Five short clips have been extracted to support reflection individually and/or discussion in your Service.
The image of a lighthouse has been used in a number of child care responses in relation to recovery services and projects to support children who have experienced different forms of harm. In this clip, Louise gives her own reflections as to how residential practitioners can be a 'lighthouse' for children, young people and their families.
'A guiding light may be needed as "when trauma comes back the lights go out'
In this clip Louise highlights, using her own experience, the impact of not having a shared history with someone else in "being a stranger everywhere"– and when there is a record of her experience– the impact of how this has been written.

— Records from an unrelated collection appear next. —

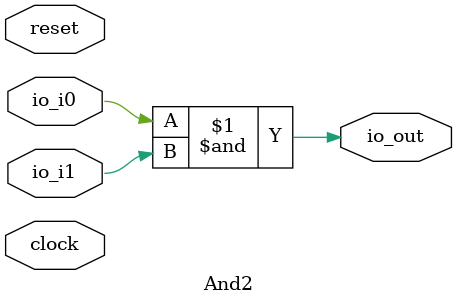
<source format=v>
module And2(
  input   clock,
  input   reset,
  input   io_i0,
  input   io_i1,
  output  io_out
);
  assign io_out = io_i0 & io_i1; // @[And2.scala 14:19]
endmodule

</source>
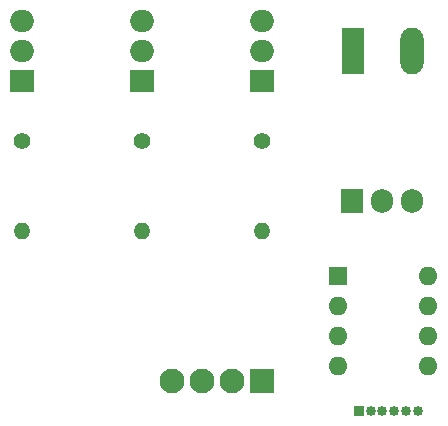
<source format=gbr>
%TF.GenerationSoftware,KiCad,Pcbnew,7.0.8*%
%TF.CreationDate,2023-11-20T18:04:14+01:00*%
%TF.ProjectId,led-controller,6c65642d-636f-46e7-9472-6f6c6c65722e,rev?*%
%TF.SameCoordinates,Original*%
%TF.FileFunction,Soldermask,Top*%
%TF.FilePolarity,Negative*%
%FSLAX46Y46*%
G04 Gerber Fmt 4.6, Leading zero omitted, Abs format (unit mm)*
G04 Created by KiCad (PCBNEW 7.0.8) date 2023-11-20 18:04:14*
%MOMM*%
%LPD*%
G01*
G04 APERTURE LIST*
%ADD10R,0.850000X0.850000*%
%ADD11O,0.850000X0.850000*%
%ADD12R,1.600000X1.600000*%
%ADD13O,1.600000X1.600000*%
%ADD14R,1.905000X2.000000*%
%ADD15O,1.905000X2.000000*%
%ADD16C,1.400000*%
%ADD17O,1.400000X1.400000*%
%ADD18R,2.000000X1.905000*%
%ADD19O,2.000000X1.905000*%
%ADD20R,2.100000X2.100000*%
%ADD21C,2.100000*%
%ADD22R,1.980000X3.960000*%
%ADD23O,1.980000X3.960000*%
G04 APERTURE END LIST*
D10*
%TO.C,J2*%
X104680000Y-119380000D03*
D11*
X105680000Y-119380000D03*
X106680000Y-119380000D03*
X107680000Y-119380000D03*
X108680000Y-119380000D03*
X109680000Y-119380000D03*
%TD*%
D12*
%TO.C,U2*%
X102880000Y-107960000D03*
D13*
X102880000Y-110500000D03*
X102880000Y-113040000D03*
X102880000Y-115580000D03*
X110500000Y-115580000D03*
X110500000Y-113040000D03*
X110500000Y-110500000D03*
X110500000Y-107960000D03*
%TD*%
D14*
%TO.C,U1*%
X104140000Y-101600000D03*
D15*
X106680000Y-101600000D03*
X109220000Y-101600000D03*
%TD*%
D16*
%TO.C,R3*%
X76200000Y-96520000D03*
D17*
X76200000Y-104140000D03*
%TD*%
D16*
%TO.C,R2*%
X86360000Y-96520000D03*
D17*
X86360000Y-104140000D03*
%TD*%
D16*
%TO.C,R1*%
X96520000Y-96520000D03*
D17*
X96520000Y-104140000D03*
%TD*%
D18*
%TO.C,Q3*%
X76200000Y-91440000D03*
D19*
X76200000Y-88900000D03*
X76200000Y-86360000D03*
%TD*%
%TO.C,Q2*%
X96520000Y-86360000D03*
X96520000Y-88900000D03*
D18*
X96520000Y-91440000D03*
%TD*%
D19*
%TO.C,Q1*%
X86360000Y-86360000D03*
X86360000Y-88900000D03*
D18*
X86360000Y-91440000D03*
%TD*%
D20*
%TO.C,J1*%
X96520000Y-116840000D03*
D21*
X93980000Y-116840000D03*
X91440000Y-116840000D03*
X88900000Y-116840000D03*
%TD*%
D22*
%TO.C,BT1*%
X104220000Y-88900000D03*
D23*
X109220000Y-88900000D03*
%TD*%
M02*

</source>
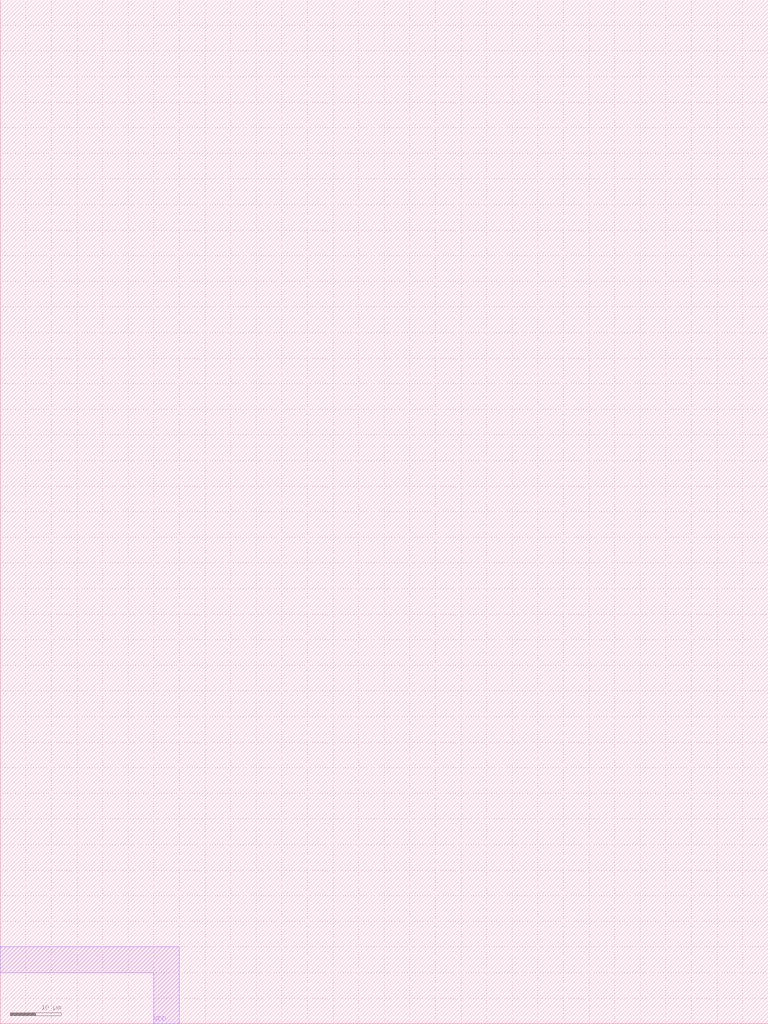
<source format=lef>
VERSION 5.7 ;
DIVIDERCHAR "/" ;
BUSBITCHARS "[]" ;

MACRO POLYGON_PIN
  FOREIGN POLYGON_PIN ;
  ORIGIN 0.000 0.000 ;
  SIZE 150.000 BY 200.000 ;
  PIN VDD
    DIRECTION INOUT ;
    USE POWER ;
    PORT
      LAYER met4 ;
        POLYGON 0.000 10.000 30.000 10.000 30.000 0.000 35.000 0.000 35.000 15.000 0.000 15.0000 ;
    END
  END VDD
END POLYGON_PIN

END LIBRARY


</source>
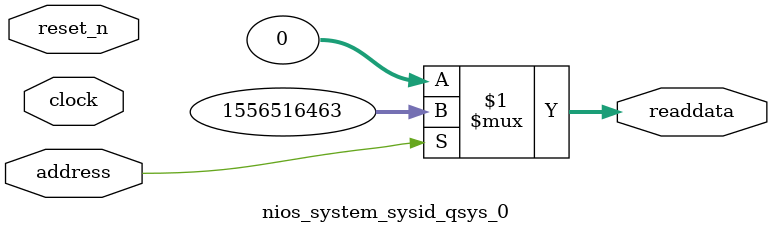
<source format=v>



// synthesis translate_off
`timescale 1ns / 1ps
// synthesis translate_on

// turn off superfluous verilog processor warnings 
// altera message_level Level1 
// altera message_off 10034 10035 10036 10037 10230 10240 10030 

module nios_system_sysid_qsys_0 (
               // inputs:
                address,
                clock,
                reset_n,

               // outputs:
                readdata
             )
;

  output  [ 31: 0] readdata;
  input            address;
  input            clock;
  input            reset_n;

  wire    [ 31: 0] readdata;
  //control_slave, which is an e_avalon_slave
  assign readdata = address ? 1556516463 : 0;

endmodule



</source>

In this clip, Louise raises issues in the balance of decision making and when this shifts to the child in need of protection to the young person who is perceived to be a risk. Further to this, the responses that are given as a result.
The question surfaces as to whether young people are having ordinary responses to extraordinary experiences.
Louise discusses her experiences of the need for someone to have a shared history with who 'sees' you and supports with a sense of identity
‘We are not family, we are familiar’
Within this clip, Louise talks about conditional 'appropriate' relationships, the impact of waiting to move in 'constant transition' and relationships being time limited. Louise also makes a connection with the impact on the future adult self
Louise is a renowned and award-winning poet, playwright, and performer from Manchester, who is known as an explosive artist who 'detonates her audiences' imaginations'. Brought up in 13 different children's homes in England, Louise wrote her first play at the age of 17. Louise's career took off in 1998 and her plays have been broadcast by the BBC, graced the stage of the Sydney Opera House, Royal Exchange, and Contact Manchester. Louise has made 20 films with young people around the UK and continues to be in demand from artists, supporting them with mentoring.